Branding Guidelines

Follow these guidelines when referring to the Glass name or brand.

See the Style section to see how to create Glassware that coincides with the Glass look and feel.

Glass icons and assets

Do not use, modify, or mimic any proprietary Glass icons or assets for your properties. Examples include, but are not limited to, physical merchandise, promotional materials, third party brands, product reviews, and other uses that are not related to MyGlass-approved Glassware. If you have to refer to the Glass brand, do so only with text in line with the Glass in text guidelines.

For MyGlass approved Glassware and its related web and mobile properties, you can use the resources provided on Assets, unmodified, to properly create and promote Glassware.

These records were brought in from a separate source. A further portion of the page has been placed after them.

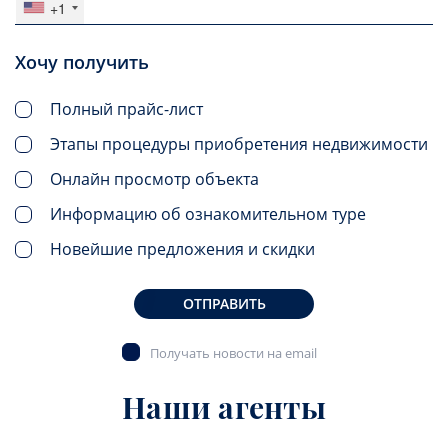
+1
Хочу получить
Полный прайс-лист
Этапы процедуры приобретения недвижимости
Онлайн просмотр объекта
Информацию об ознакомительном туре
Новейшие предложения и скидки
ОТПРАВИТЬ
Получать новости на email
Наши агенты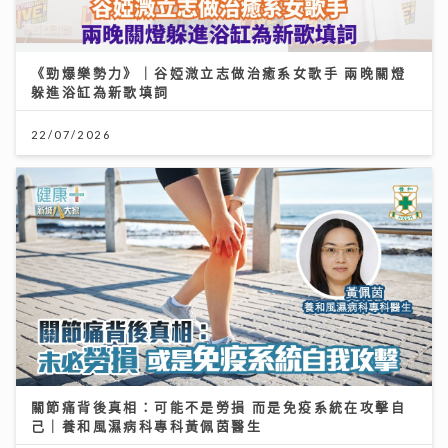
《勁爆樂勢力》｜谷婭溦立志做治癒系女歌手 兩晚關燈
躲進浴缸為新歌填詞
22/07/2026
關節痛背後真相：可能不是勞損 而是免疫系統在攻擊自
己｜養和風濕病科專科黃佩茵醫生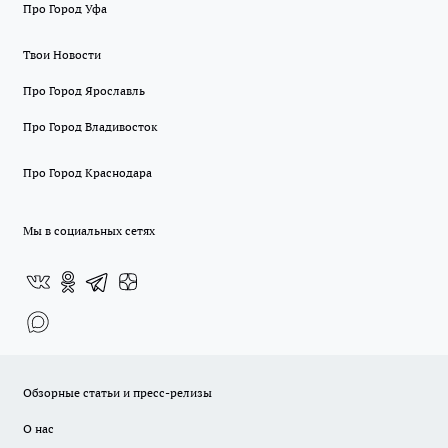
Про Город Уфа
Твои Новости
Про Город Ярославль
Про Город Владивосток
Про Город Краснодара
Мы в социальных сетях
Обзорные статьи и пресс-релизы
О нас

Do not use these Glass icons and assets for any other purpose, for example, in physical merchandise that is related to your approved Glassware or in non-approved Glassware. If you have to refer to the Glass brand in other situations, do so only in text in line with the Glass in text guidelines.

Glass in text

These guidelines apply to all text that refers to the Glass name and brand.

  • Glass is never part of the name of your business, Glassware, other products. Instead, use "for Glass." If you use "for Glass" in conjunction with a logo, "for Glass" must be a smaller size than the rest of the logo.

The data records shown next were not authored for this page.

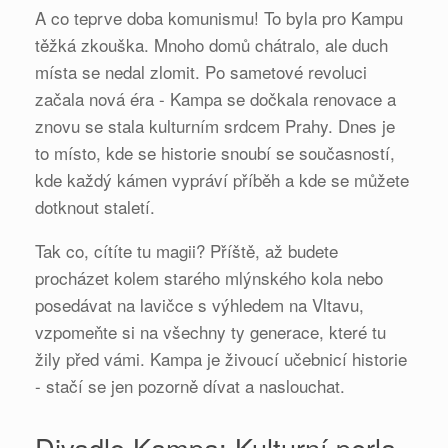
A co teprve doba komunismu! To byla pro Kampu
těžká zkouška. Mnoho domů chátralo, ale duch
místa se nedal zlomit. Po sametové revoluci
začala nová éra - Kampa se dočkala renovace a
znovu se stala kulturním srdcem Prahy. Dnes je
to místo, kde se historie snoubí se současností,
kde každý kámen vypráví příběh a kde se můžete
dotknout staletí.
Tak co, cítíte tu magii? Příště, až budete
procházet kolem starého mlýnského kola nebo
posedávat na lavičce s výhledem na Vltavu,
vzpomeňte si na všechny ty generace, které tu
žily před vámi. Kampa je živoucí učebnicí historie
- stačí se jen pozorně dívat a naslouchat.
Divadlo Kampa: Kulturní perla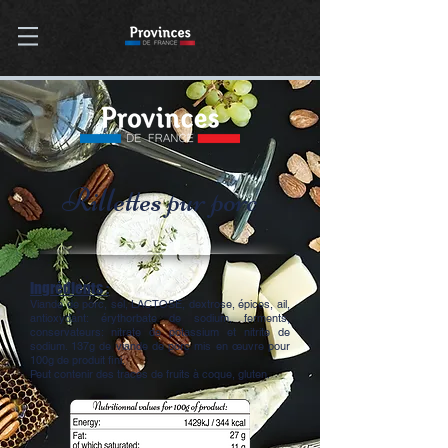
Rillettes pur porc
Ingrédients :
Viande de porc, sel, LACTOSE, dextrose, épices, ail,
antioxydant: érythorbate de sodium, ferments,
conservateurs: nitrate de potassium et nitrite de
sodium. 137g de viande de porc mis en œuvre pour
100g de produit fini.
Peut contenir des traces de fruits à coque, gluten.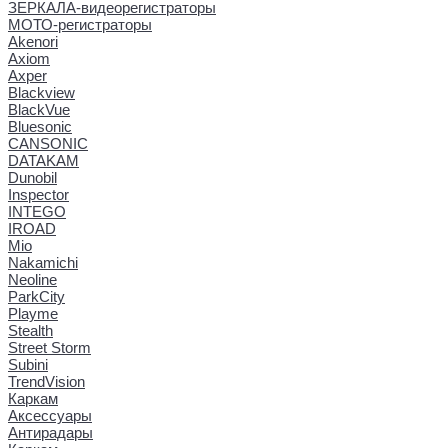
ЗЕРКАЛА-видеорегистраторы
МОТО-регистраторы
Akenori
Axiom
Axper
Blackview
BlackVue
Bluesonic
CANSONIC
DATAKAM
Dunobil
Inspector
INTEGO
IROAD
Mio
Nakamichi
Neoline
ParkCity
Playme
Stealth
Street Storm
Subini
TrendVision
Каркам
Аксессуары
Антирадары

    Correct: "Cat Facts for Glass"

    Incorrect: "Glass Cat Facts", "Glassy Cat Photos"

  • Glass™ always has a trademark symbol the first time or the most prominent time it appears in a creative.

  • Glass is always capitalized and is never plural or possessive.

    Correct: "Send timeline cards to all of your users' Glass", "Get location updates from a user's Glass"

    Incorrect: "Wear Google Glasses", "Swipe forward on Glass's timeline"

  • You can use Glass as a descriptor, as long as it is followed by a proper, generic term:

    Correct: "Glass features" or "Glass optics"

    Incorrect: "Glass Cat Facts" or "Glass Pet Store Finder"

  • Include this attribution in your communication whenever you use the Glass name:

    "Glass is a trademark of Google Inc."

  • Where it makes sense, tag content that was created and shared with Glass so that recipients know the origin of the content:

    • Add "#throughglass" to the content to categorize it for easy discoverability and aggregation. This is often the case with photos and videos publicly shared on social networking sites.
    • Add "Sent through Glass" when categorization is not needed. This is often the case for emails.